» **Task description**: All entries must be given again exactly as written.
───── Task data
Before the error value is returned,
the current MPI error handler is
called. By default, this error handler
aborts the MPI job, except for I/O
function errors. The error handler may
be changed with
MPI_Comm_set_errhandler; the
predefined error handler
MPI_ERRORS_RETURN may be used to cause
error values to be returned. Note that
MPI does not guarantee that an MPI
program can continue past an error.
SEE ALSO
──────────
» **Answer box**:
Before the error value is returned,
the current MPI error handler is
called. By default, this error handler
aborts the MPI job, except for I/O
function errors. The error handler may
be changed with
MPI_Comm_set_errhandler; the
predefined error handler
MPI_ERRORS_RETURN may be used to cause
error values to be returned. Note that
MPI does not guarantee that an MPI
program can continue past an error.
SEE ALSO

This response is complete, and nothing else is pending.